Emerging growth company ☐
If an emerging growth company, indicate by check mark if the registrant has elected not to use the extended transition period for complying with any new or revised financial accounting standards provided pursuant to Section 13(a) of the Exchange Act. ☐
Item 1.01 | Entry into a Material Definitive Agreement. |
On January 29, 2020, CNX Midstream Partners LP ( “CNXM”) entered into an Exchange Agreement (the “Agreement”) with CNX Midstream GP LLC (the “General Partner”), the general partner of CNXM and an indirect wholly owned subsidiary of CNX Resources Corporation (the “Company”), and CNX Gas Company LLC (“CNX Gas”), a wholly owned subsidiary of the Company, pursuant to which all of the incentive distribution rights representing limited partner interests in CNXM (the “IDRs”) were cancelled and the 2.0% general partner interest in CNXM held by the General Partner was converted into a non-economic general partner interest in CNXM in exchange for (i) the issuance by CNXM to CNX Gas of 26,000,000 common units representing limited partner interests in CNXM (“Common Units”) and 3,000,000 newly created Class B units representing limited partner interests in CNXM (“Class B Units”) and (ii) an aggregate cash payment by CNXM to CNX Gas of $135.0 million to be paid in installments of $50.0 million due December 31, 2020, $50.0 million due December 31, 2021 and $35.0 million due December 31, 2022 (together, the “Restructuring Transactions”).
The Agreement contains representations, warranties and covenants customary for an agreement of this type. The closing of the Restructuring Transactions occurred simultaneously with the execution of the Agreement on January 29, 2020.
In connection with the Restructuring Transactions, the Second Amended and Restated Agreement of Limited Partnership of CNXM, dated as of January 3, 2018, was amended and restated to, among other things, reflect the cancellation of the IDRs, the restructuring of the general partner interest in CNXM and the issuance of the Class B Units pursuant to the Restructuring Transactions.
Holders of a Class B Unit have the same rights and obligations of a holder of Common Units, except (i) the right to vote (which is limited to matters requiring approval by a unit majority of all unitholders, in which case the Class B Units will vote alongside Common Units as a single class), (ii) the right to participate in the allocation of income, gain, loss and deduction to Common Units and (iii) the right to participate in distributions made with respect to Common Units. On January 1, 2022, each Class B Unit will automatically convert into a Common Unit on a one-for-one basis, and thereafter the converted Class B Units will be treated like Common Units.

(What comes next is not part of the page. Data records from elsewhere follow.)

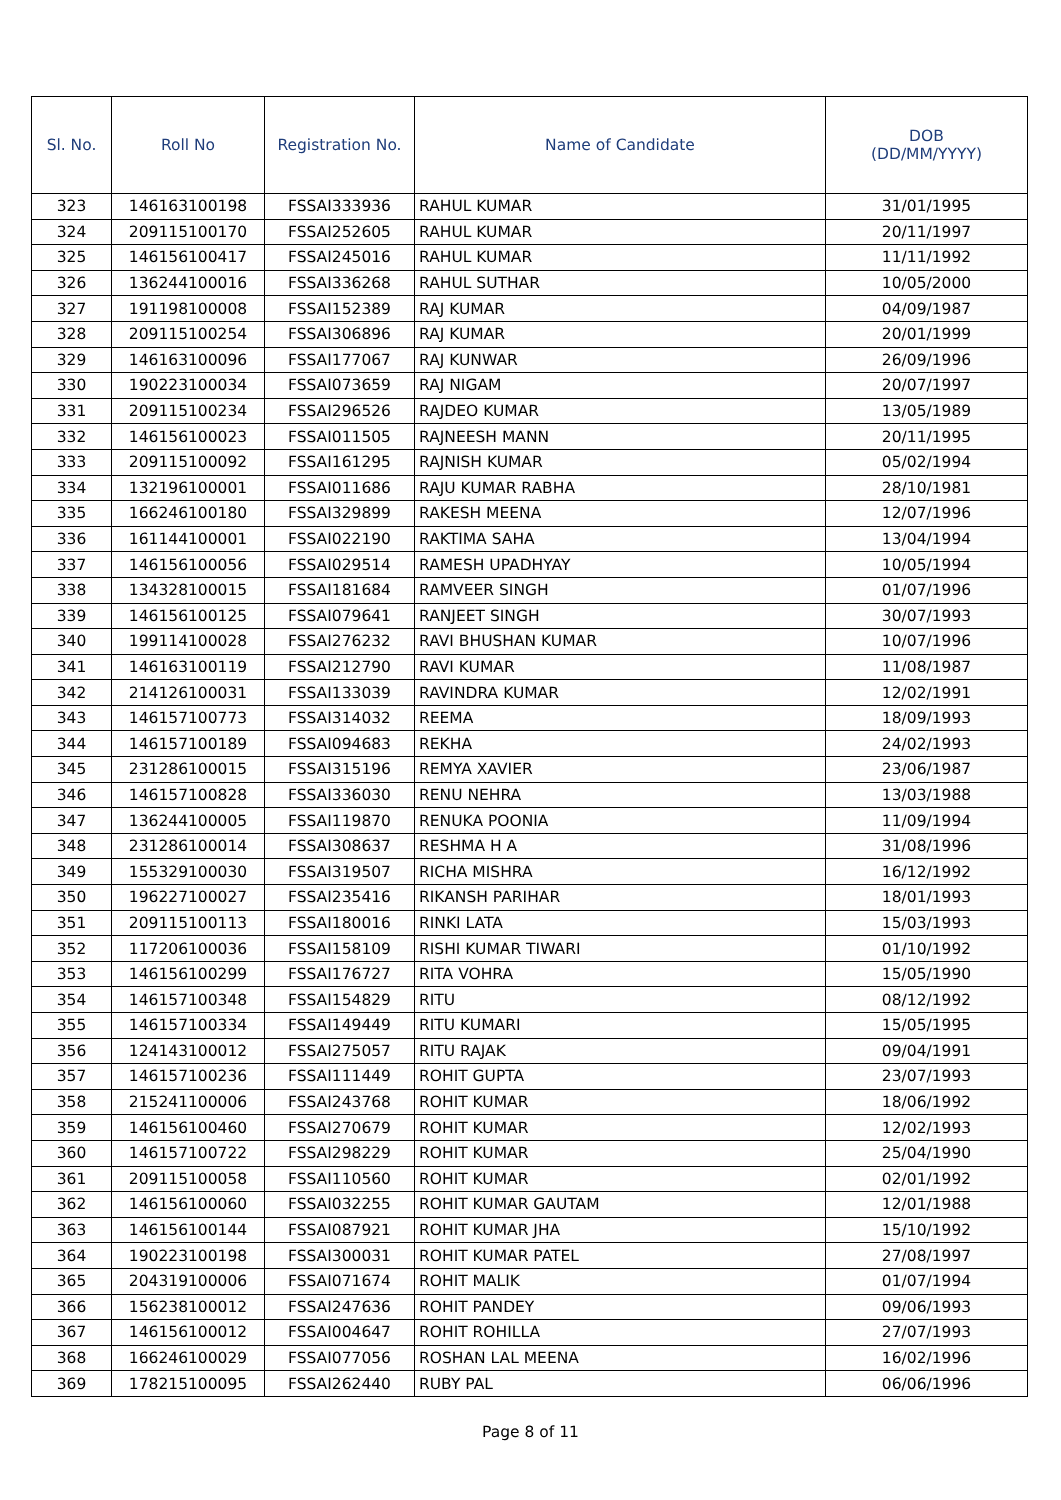| Sl. No. | Roll No | Registration No. | Name of Candidate | DOB (DD/MM/YYYY) |
| --- | --- | --- | --- | --- |
| 323 | 146163100198 | FSSAI333936 | RAHUL KUMAR | 31/01/1995 |
| 324 | 209115100170 | FSSAI252605 | RAHUL KUMAR | 20/11/1997 |
| 325 | 146156100417 | FSSAI245016 | RAHUL KUMAR | 11/11/1992 |
| 326 | 136244100016 | FSSAI336268 | RAHUL SUTHAR | 10/05/2000 |
| 327 | 191198100008 | FSSAI152389 | RAJ KUMAR | 04/09/1987 |
| 328 | 209115100254 | FSSAI306896 | RAJ KUMAR | 20/01/1999 |
| 329 | 146163100096 | FSSAI177067 | RAJ KUNWAR | 26/09/1996 |
| 330 | 190223100034 | FSSAI073659 | RAJ NIGAM | 20/07/1997 |
| 331 | 209115100234 | FSSAI296526 | RAJDEO KUMAR | 13/05/1989 |
| 332 | 146156100023 | FSSAI011505 | RAJNEESH MANN | 20/11/1995 |
| 333 | 209115100092 | FSSAI161295 | RAJNISH KUMAR | 05/02/1994 |
| 334 | 132196100001 | FSSAI011686 | RAJU KUMAR RABHA | 28/10/1981 |
| 335 | 166246100180 | FSSAI329899 | RAKESH MEENA | 12/07/1996 |
| 336 | 161144100001 | FSSAI022190 | RAKTIMA SAHA | 13/04/1994 |
| 337 | 146156100056 | FSSAI029514 | RAMESH UPADHYAY | 10/05/1994 |
| 338 | 134328100015 | FSSAI181684 | RAMVEER SINGH | 01/07/1996 |
| 339 | 146156100125 | FSSAI079641 | RANJEET SINGH | 30/07/1993 |
| 340 | 199114100028 | FSSAI276232 | RAVI BHUSHAN KUMAR | 10/07/1996 |
| 341 | 146163100119 | FSSAI212790 | RAVI KUMAR | 11/08/1987 |
| 342 | 214126100031 | FSSAI133039 | RAVINDRA KUMAR | 12/02/1991 |
| 343 | 146157100773 | FSSAI314032 | REEMA | 18/09/1993 |
| 344 | 146157100189 | FSSAI094683 | REKHA | 24/02/1993 |
| 345 | 231286100015 | FSSAI315196 | REMYA XAVIER | 23/06/1987 |
| 346 | 146157100828 | FSSAI336030 | RENU NEHRA | 13/03/1988 |
| 347 | 136244100005 | FSSAI119870 | RENUKA POONIA | 11/09/1994 |
| 348 | 231286100014 | FSSAI308637 | RESHMA H A | 31/08/1996 |
| 349 | 155329100030 | FSSAI319507 | RICHA MISHRA | 16/12/1992 |
| 350 | 196227100027 | FSSAI235416 | RIKANSH PARIHAR | 18/01/1993 |
| 351 | 209115100113 | FSSAI180016 | RINKI LATA | 15/03/1993 |
| 352 | 117206100036 | FSSAI158109 | RISHI KUMAR TIWARI | 01/10/1992 |
| 353 | 146156100299 | FSSAI176727 | RITA VOHRA | 15/05/1990 |
| 354 | 146157100348 | FSSAI154829 | RITU | 08/12/1992 |
| 355 | 146157100334 | FSSAI149449 | RITU KUMARI | 15/05/1995 |
| 356 | 124143100012 | FSSAI275057 | RITU RAJAK | 09/04/1991 |
| 357 | 146157100236 | FSSAI111449 | ROHIT GUPTA | 23/07/1993 |
| 358 | 215241100006 | FSSAI243768 | ROHIT KUMAR | 18/06/1992 |
| 359 | 146156100460 | FSSAI270679 | ROHIT KUMAR | 12/02/1993 |
| 360 | 146157100722 | FSSAI298229 | ROHIT KUMAR | 25/04/1990 |
| 361 | 209115100058 | FSSAI110560 | ROHIT KUMAR | 02/01/1992 |
| 362 | 146156100060 | FSSAI032255 | ROHIT KUMAR GAUTAM | 12/01/1988 |
| 363 | 146156100144 | FSSAI087921 | ROHIT KUMAR JHA | 15/10/1992 |
| 364 | 190223100198 | FSSAI300031 | ROHIT KUMAR PATEL | 27/08/1997 |
| 365 | 204319100006 | FSSAI071674 | ROHIT MALIK | 01/07/1994 |
| 366 | 156238100012 | FSSAI247636 | ROHIT PANDEY | 09/06/1993 |
| 367 | 146156100012 | FSSAI004647 | ROHIT ROHILLA | 27/07/1993 |
| 368 | 166246100029 | FSSAI077056 | ROSHAN LAL MEENA | 16/02/1996 |
| 369 | 178215100095 | FSSAI262440 | RUBY PAL | 06/06/1996 |
Page 8 of 11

The foregoing description of the Restructuring Transactions and the Agreement is not complete and is qualified in its entirety by reference to the full text of the Agreement, which is filed as Exhibit 10.1 to this Current Report on Form 8-K and incorporated herein by reference.
The terms of the Agreement were approved on behalf of CNXM by the conflicts committee and the board of directors of the General Partner (the “Conflicts Committee”). The Conflicts Committee, which is comprised of independent members of the board of directors of the General Partner, retained independent legal and financial advisors to assist it in evaluating and negotiating the Restructuring Transactions. The terms of the Agreement were approved on behalf of the Company by the board of directors of the Company.
Relationships
The General Partner manages CNXM’s operations and activities through the General Partner’s officers and directors. Certain individuals serve as officers and/or directors of the Company and the General Partner. As of January 29, 2020, and following the Restructuring Transactions, CNX indirectly owns 47,692,198 Common Units and 3,000,000 Class B Units.
Item 9.01 | Financial Statements and Exhibits. |
(d) Exhibits
SIGNATURES
Pursuant to the requirements of the Securities Exchange Act of 1934, the registrant has duly caused this report to be signed on its behalf by the undersigned hereunto duly authorized.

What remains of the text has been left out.